Followup: I was curious to see how the result differed as a function of k := nPCs.

What's the most efficient way to reuse computation to do that sweep? I tried working my way down from large k, but the deviance ended up still being quite large at the beginning of each round. In particular, I fed it factors and loadings from a larger k as init for a smaller one.

output = None
init = {'factors': None, 'loadings': None}

for idx, k in enumerate(k_range):
    if output is not None:
        init = {'factors': output['factors'],
                'loadings': output['loadings']}
    output = glmpca.glmpca(Y, k, penalty=0, init=init, 
                           fam='poi', verbose=True)

Is this a reasonable thing to do? Is there a problem with not having the gene intercepts initialized as well?

[willtownes]

I think it's reasonable, and there shouldn't be any issue with the row means and offsets since those are always re-initialized separately. I would suggest maybe starting with small k and using that to initialize k<-k+1 since then you always preserve all the information from the previous run in initializing the next run (in this case glmpca will initialize small random numbers in the (k+1) dimension). In my limited experiments the "optimized" initialization rarely lead to convergence faster than just a random initialization. I suspect it may be due to the Fisher scoring which can jump around more than first order methods like gradient descent. I also tried initializing with SVD but it didn't really matter. Often I have seen the deviance actually get worse in the first few iterations then drop dramatically, as if it is climbing over a threshold (try plotting output['dev']). BTW I'm surprised it's converging for you with penalty=0, as this often lead to numerical problems for me, especially if you have any cells/genes with unusually large counts.

[batson]

Beginning with small k and increasing helped sometimes, and not others. I am curious...it seems like if the additional columns are small and random, then initial deviance should be the same as that for the init (ie, final deviance for previous round). This does not seem to be the case.

See gist

(Given that most of the time is spent fine-tuning at the end, this wouldn't necessarily give a large speedup. I'm more curious to understand what's happening.)

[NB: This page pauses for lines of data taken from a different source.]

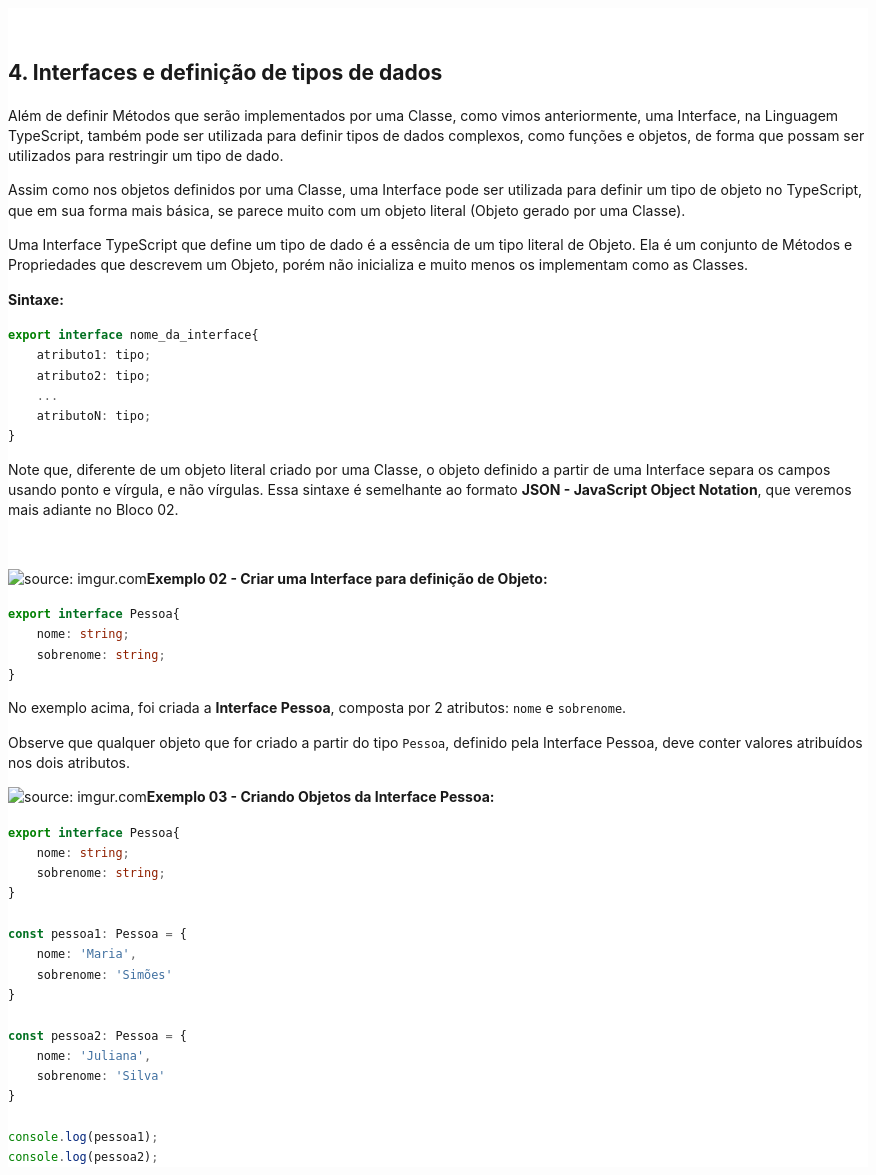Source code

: <br />

<h2>4. Interfaces e definição de tipos de dados</h2>



Além de definir Métodos que serão implementados por uma Classe, como vimos anteriormente, uma Interface, na Linguagem TypeScript, também pode ser utilizada para definir tipos de dados complexos, como funções e objetos, de forma que possam ser utilizados para restringir um tipo de dado. 

Assim como nos objetos definidos por uma Classe, uma Interface pode ser utilizada para definir um tipo de objeto no TypeScript, que em sua forma mais básica, se parece muito com um objeto literal (Objeto gerado por uma Classe).

Uma Interface TypeScript que define um tipo de dado é a essência de um tipo literal de Objeto. Ela é um conjunto de Métodos e Propriedades que descrevem um Objeto, porém não inicializa e muito menos os implementam como as Classes. 

**Sintaxe:**

```ts
export interface nome_da_interface{
    atributo1: tipo;
    atributo2: tipo;
    ...
    atributoN: tipo;
}
```

Note que, diferente de um objeto literal criado por uma Classe, o objeto definido a partir de uma Interface separa os campos usando ponto e vírgula, e não vírgulas. Essa sintaxe é semelhante ao formato **JSON - JavaScript Object Notation**, que veremos mais adiante no Bloco 02.

<br />

<img src="https://i.imgur.com/8eYS3Y6.png" title="source: imgur.com" width="3%"/>**Exemplo 02 - Criar uma Interface para definição de Objeto:**

```ts
export interface Pessoa{
    nome: string;
    sobrenome: string;
}
```

No exemplo acima, foi criada a **Interface Pessoa**, composta por 2 atributos: `nome` e `sobrenome`. 

Observe que qualquer objeto que for criado a partir do tipo `Pessoa`, definido pela Interface Pessoa, deve conter valores atribuídos nos dois atributos.

<img src="https://i.imgur.com/8eYS3Y6.png" title="source: imgur.com" width="3%"/>**Exemplo 03 - Criando Objetos da Interface Pessoa:**

```ts
export interface Pessoa{
    nome: string;
    sobrenome: string;
}

const pessoa1: Pessoa = {
    nome: 'Maria',
    sobrenome: 'Simões'
}

const pessoa2: Pessoa = {
    nome: 'Juliana',
    sobrenome: 'Silva'
}

console.log(pessoa1);
console.log(pessoa2);
```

I did run into errors with penalty=0 on another example, so I have set it to a small value. For integer data, is there a natural scale for the penalty? Does it represent a bayesian prior on coefficient sizes or something (as in regression where it represents a gaussian prior), and if so, is there intuition for what value to choose for eg scRNA-seq data?

Thanks for all the help understanding your work!

[willtownes]

Sorry for the slow reply- I'm traveling right now. I'm not sure why the deviance jumps when adding an extra dimension, will have to look into it.

Regarding the "natural scale" for the penalty- it does have an interpretation as the precision (1/variance) of a gaussian prior iid on each element of both the factors and the loadings (U and V). If covariates (X,Z) are included, their coefficients are not penalized. I'm not sure how to interpret the penalty though beyond that. According to this generative model, we are dealing with sums of products of normal distributions and then passing them through the inverse link function (exp). It could be possible though to figure it out.